Violence against women and girls is a global public health problem of epidemic proportions, with an estimated 35% of women and girls experiencing some form of physical or sexual violence in their lifetimes. The United Nations marks November 25 as the International Day for the Elimination of Violence Against Women, and advocates around the world are calling for a series of social, policy and legal changes to help curb such violence.
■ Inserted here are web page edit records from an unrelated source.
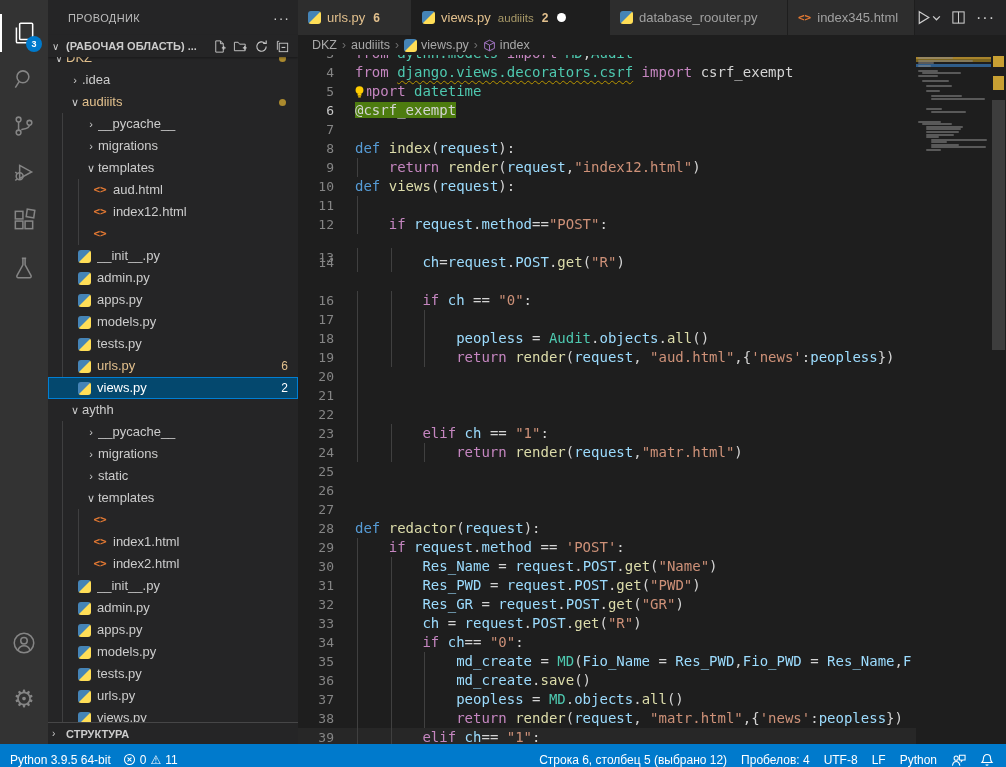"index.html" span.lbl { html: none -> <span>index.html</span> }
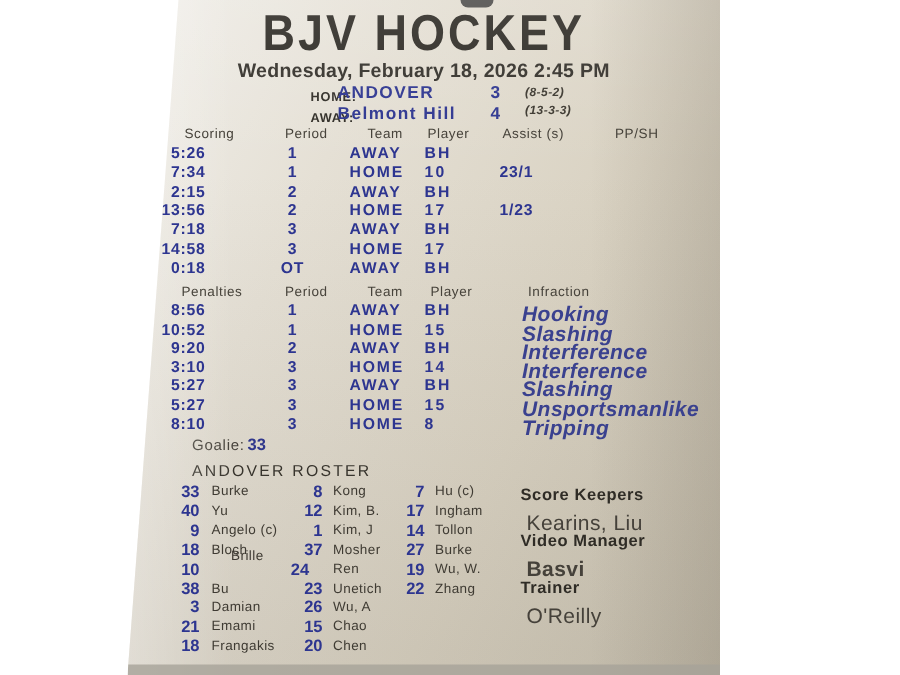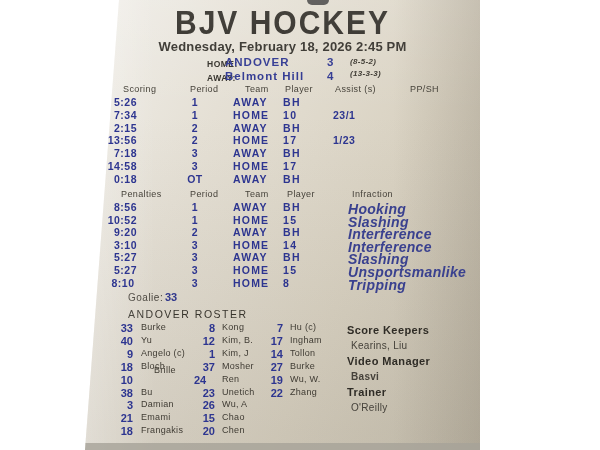"8:10" span.abs { left: 12px -> 0px; text-align: center -> right }
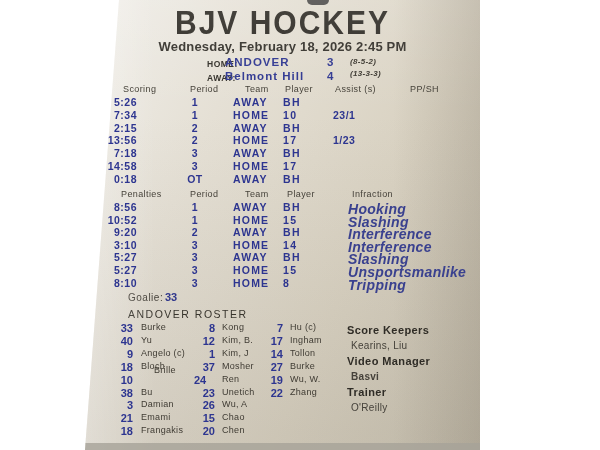"Kearins, Liu" .sname { font-size: 10px -> 14px }
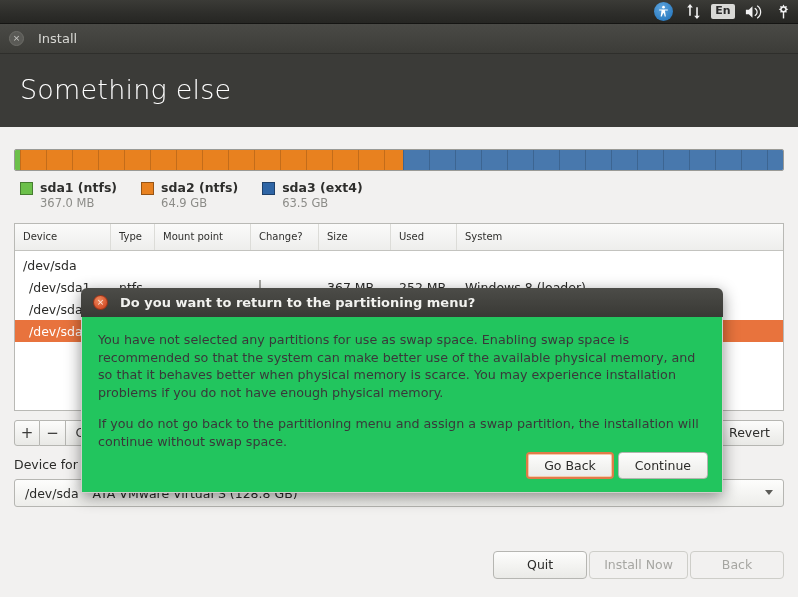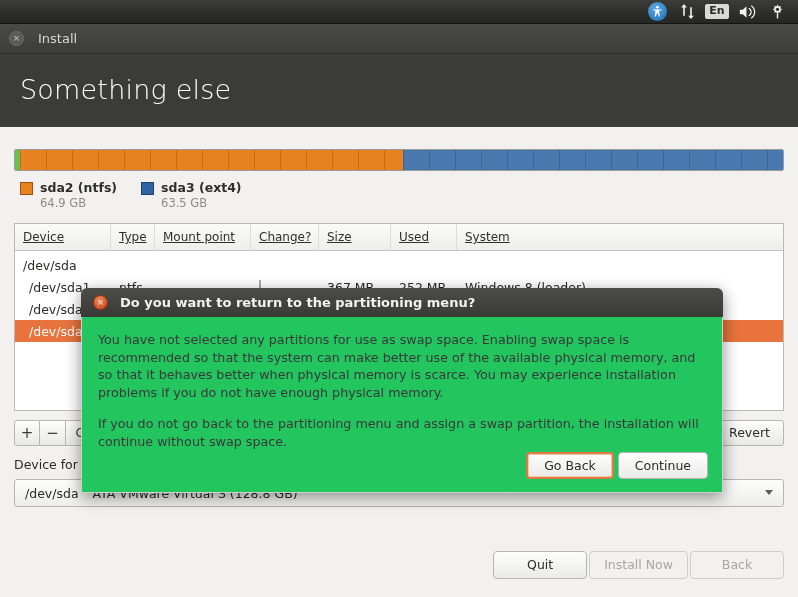"En" #top-panel { padding-right: 6px -> none }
The UCSF Bixby Center has examined the issue of sexual violence and reproductive coercion from multiple angles, generating rigorous evidence that can help inform needed policy changes.

The Bixby Center helped broaden access to emergency contraception (EC), a critical health tool for women following sexual assault. An estimated 7% of women will be sexually assaulted by a stranger, and many more (23%-36%, depending on the region) will experience unwanted sex from an intimate partner. Victims of sexual violence risk unwanted pregnancy and exposure to sexually transmitted infections, making EC access a health imperative and human right for sexual assault survivors. Bixby Center research has increased women’s access by helping to make EC available without a prescription and expanding the range of EC options.

Currently, the Bixby Center is studying sexual and reproductive empowerment, exploring how women’s agency affects their ability to control contraceptive use and pregnancy. Our investigators have created a tool to measure women’s reproductive autonomy. Separate research is looking at the effect of male coercion on women’s reproductive and sexual health decisions. For example, research from the Bixby Center provides an in-depth look at the ways women describe their partners’ influence in their decisions regarding abortion and women’s risk of violence from their male partners following an abortion. While violence against women and girls continues to be a pandemic, improved prevention and treatment measures are possible and essential. The UCSF Bixby Center supports the efforts of our researchers and partners to provide sexual assault survivors with the care they need.